### Materials provided:
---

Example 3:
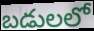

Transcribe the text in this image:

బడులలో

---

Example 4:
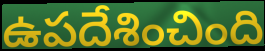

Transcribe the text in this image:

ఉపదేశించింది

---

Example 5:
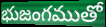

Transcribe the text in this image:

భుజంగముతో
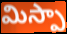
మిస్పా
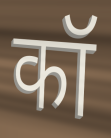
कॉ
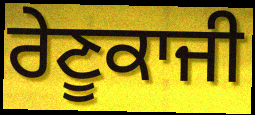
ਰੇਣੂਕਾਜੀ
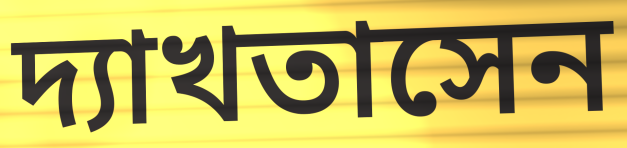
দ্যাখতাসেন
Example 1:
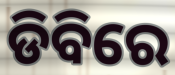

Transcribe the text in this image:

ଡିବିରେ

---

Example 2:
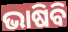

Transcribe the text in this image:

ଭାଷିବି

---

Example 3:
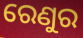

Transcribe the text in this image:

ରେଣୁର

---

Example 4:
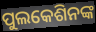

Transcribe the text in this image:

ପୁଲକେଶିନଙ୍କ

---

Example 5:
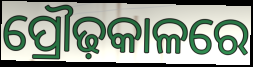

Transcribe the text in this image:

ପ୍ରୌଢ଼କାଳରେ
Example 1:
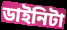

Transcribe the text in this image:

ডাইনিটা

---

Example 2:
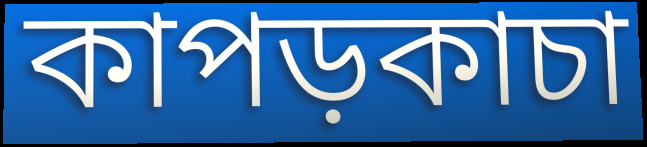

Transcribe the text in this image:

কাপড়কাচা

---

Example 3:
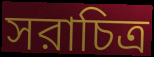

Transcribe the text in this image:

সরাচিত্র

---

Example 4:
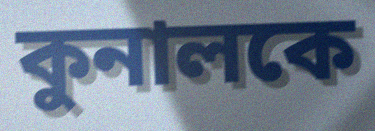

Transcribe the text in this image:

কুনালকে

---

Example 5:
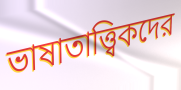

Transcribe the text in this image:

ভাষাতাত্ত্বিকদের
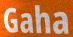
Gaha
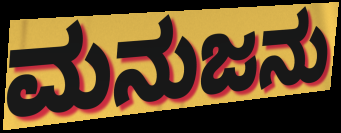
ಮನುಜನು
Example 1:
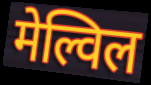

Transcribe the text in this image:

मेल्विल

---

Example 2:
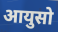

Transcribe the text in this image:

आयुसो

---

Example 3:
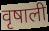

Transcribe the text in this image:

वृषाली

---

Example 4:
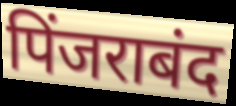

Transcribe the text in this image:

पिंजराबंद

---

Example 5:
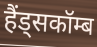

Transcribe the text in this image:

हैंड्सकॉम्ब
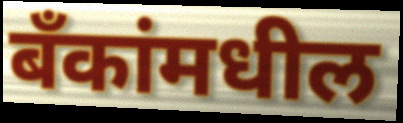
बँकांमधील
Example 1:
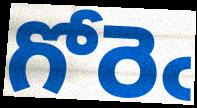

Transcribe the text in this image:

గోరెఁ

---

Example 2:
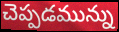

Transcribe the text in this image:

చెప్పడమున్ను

### Exercise requirements:
Please repeat each record above precisely, with the pictures left out.

### Response to this exercise:
---

Example 3:

Transcribe the text in this image:

బడులలో

---

Example 4:

Transcribe the text in this image:

ఉపదేశించింది

---

Example 5:

Transcribe the text in this image:

భుజంగముతో
మిస్పా
कॉ
ਰੇਣੂਕਾਜੀ
দ্যাখতাসেন
Example 1:

Transcribe the text in this image:

ଡିବିରେ

---

Example 2:

Transcribe the text in this image:

ଭାଷିବି

---

Example 3:

Transcribe the text in this image:

ରେଣୁର

---

Example 4:

Transcribe the text in this image:

ପୁଲକେଶିନଙ୍କ

---

Example 5:

Transcribe the text in this image:

ପ୍ରୌଢ଼କାଳରେ
Example 1:

Transcribe the text in this image:

ডাইনিটা

---

Example 2:

Transcribe the text in this image:

কাপড়কাচা

---

Example 3:

Transcribe the text in this image:

সরাচিত্র

---

Example 4:

Transcribe the text in this image:

কুনালকে

---

Example 5:

Transcribe the text in this image:

ভাষাতাত্ত্বিকদের
Gaha
ಮನುಜನು
Example 1:

Transcribe the text in this image:

मेल्विल

---

Example 2:

Transcribe the text in this image:

आयुसो

---

Example 3:

Transcribe the text in this image:

वृषाली

---

Example 4:

Transcribe the text in this image:

पिंजराबंद

---

Example 5:

Transcribe the text in this image:

हैंड्सकॉम्ब
बँकांमधील
Example 1:

Transcribe the text in this image:

గోరెఁ

---

Example 2:

Transcribe the text in this image:

చెప్పడమున్ను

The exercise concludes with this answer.